[[ Given data open ]]
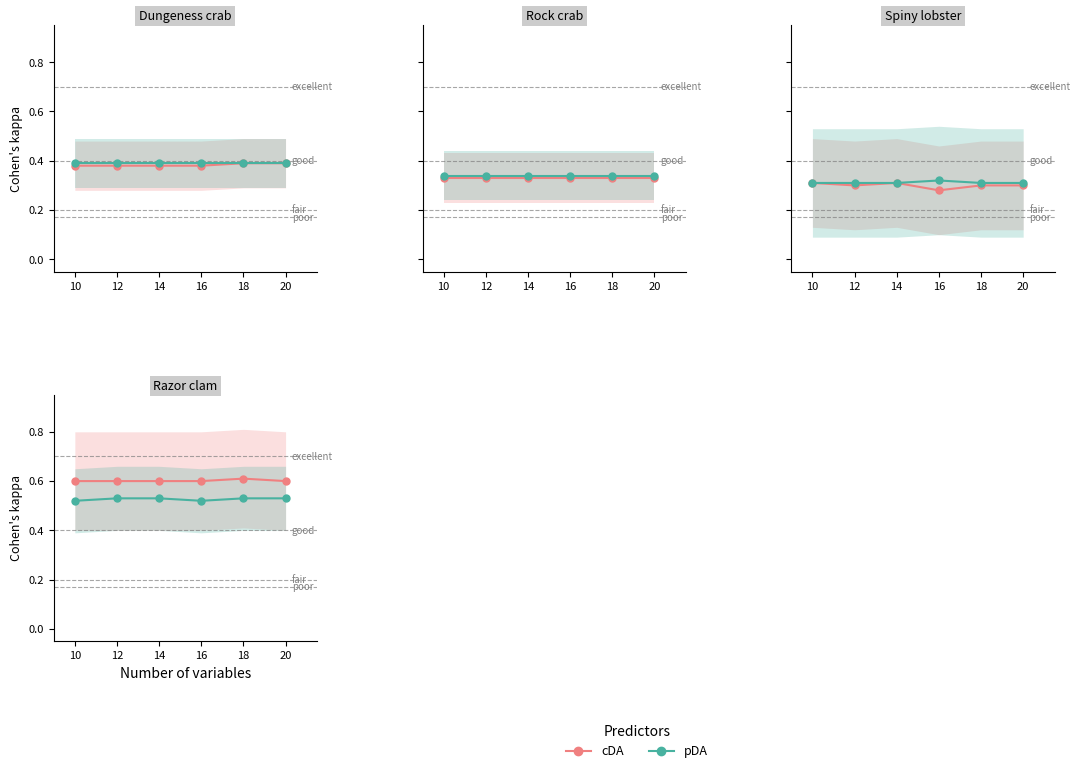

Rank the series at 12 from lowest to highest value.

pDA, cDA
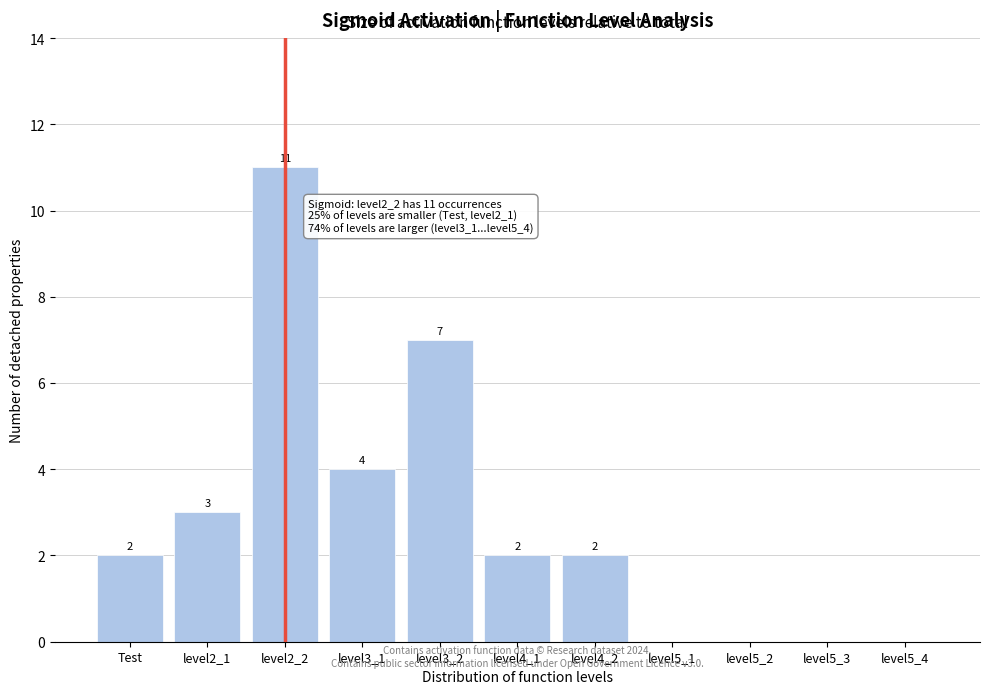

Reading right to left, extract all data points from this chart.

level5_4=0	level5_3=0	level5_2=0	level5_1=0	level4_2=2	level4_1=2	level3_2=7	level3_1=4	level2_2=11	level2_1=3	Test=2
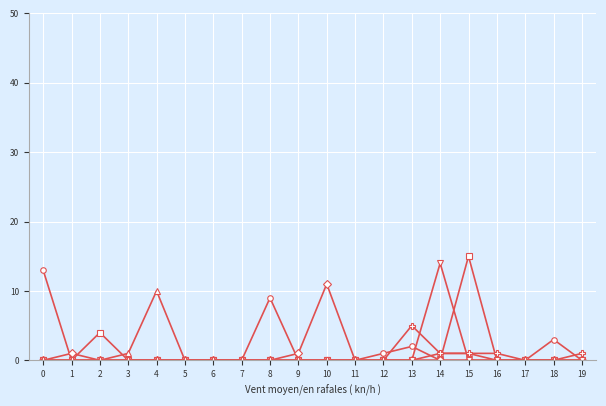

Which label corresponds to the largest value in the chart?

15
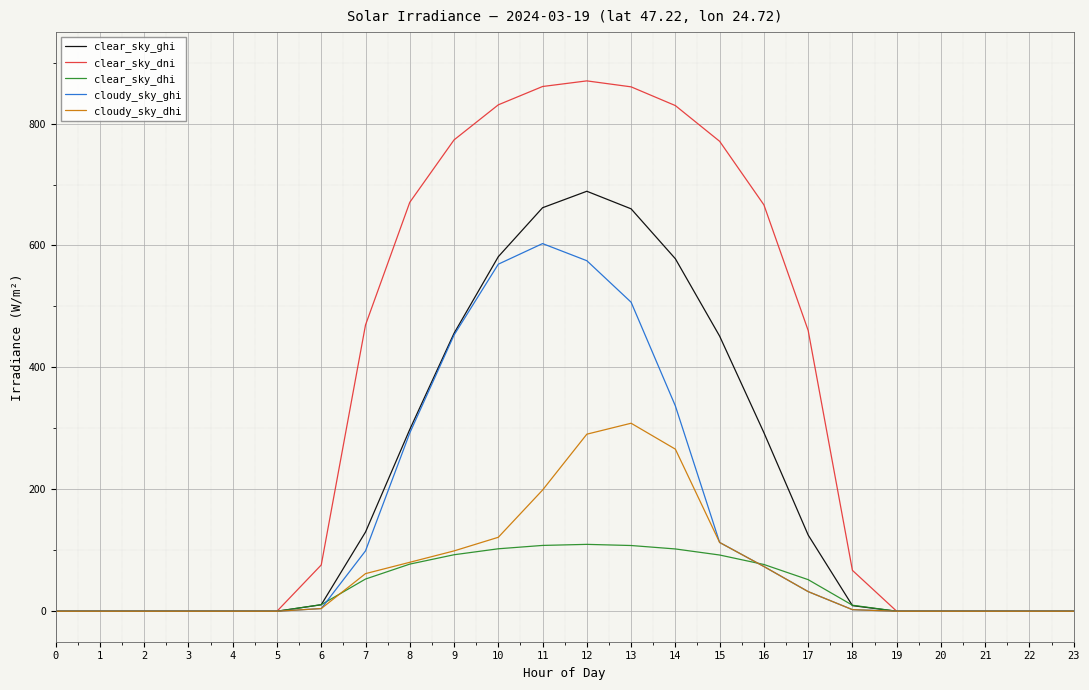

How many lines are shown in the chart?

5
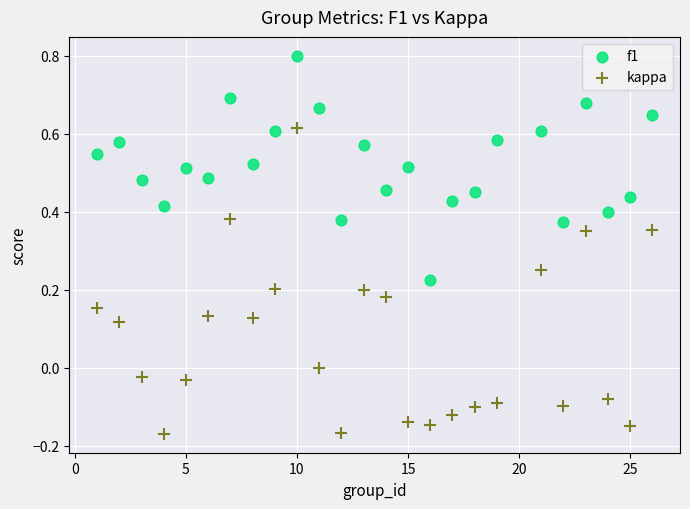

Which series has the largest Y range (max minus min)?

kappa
[[ Given data closed ]]
• Directions for this task: Can you pull every line of text from the records verbatim, leaving the pictures out?

• Exercise solution:
Rank the series at 12 from lowest to highest value.

pDA, cDA

Reading right to left, extract all data points from this chart.

level5_4=0	level5_3=0	level5_2=0	level5_1=0	level4_2=2	level4_1=2	level3_2=7	level3_1=4	level2_2=11	level2_1=3	Test=2

Which label corresponds to the largest value in the chart?

15

How many lines are shown in the chart?

5

Which series has the largest Y range (max minus min)?

kappa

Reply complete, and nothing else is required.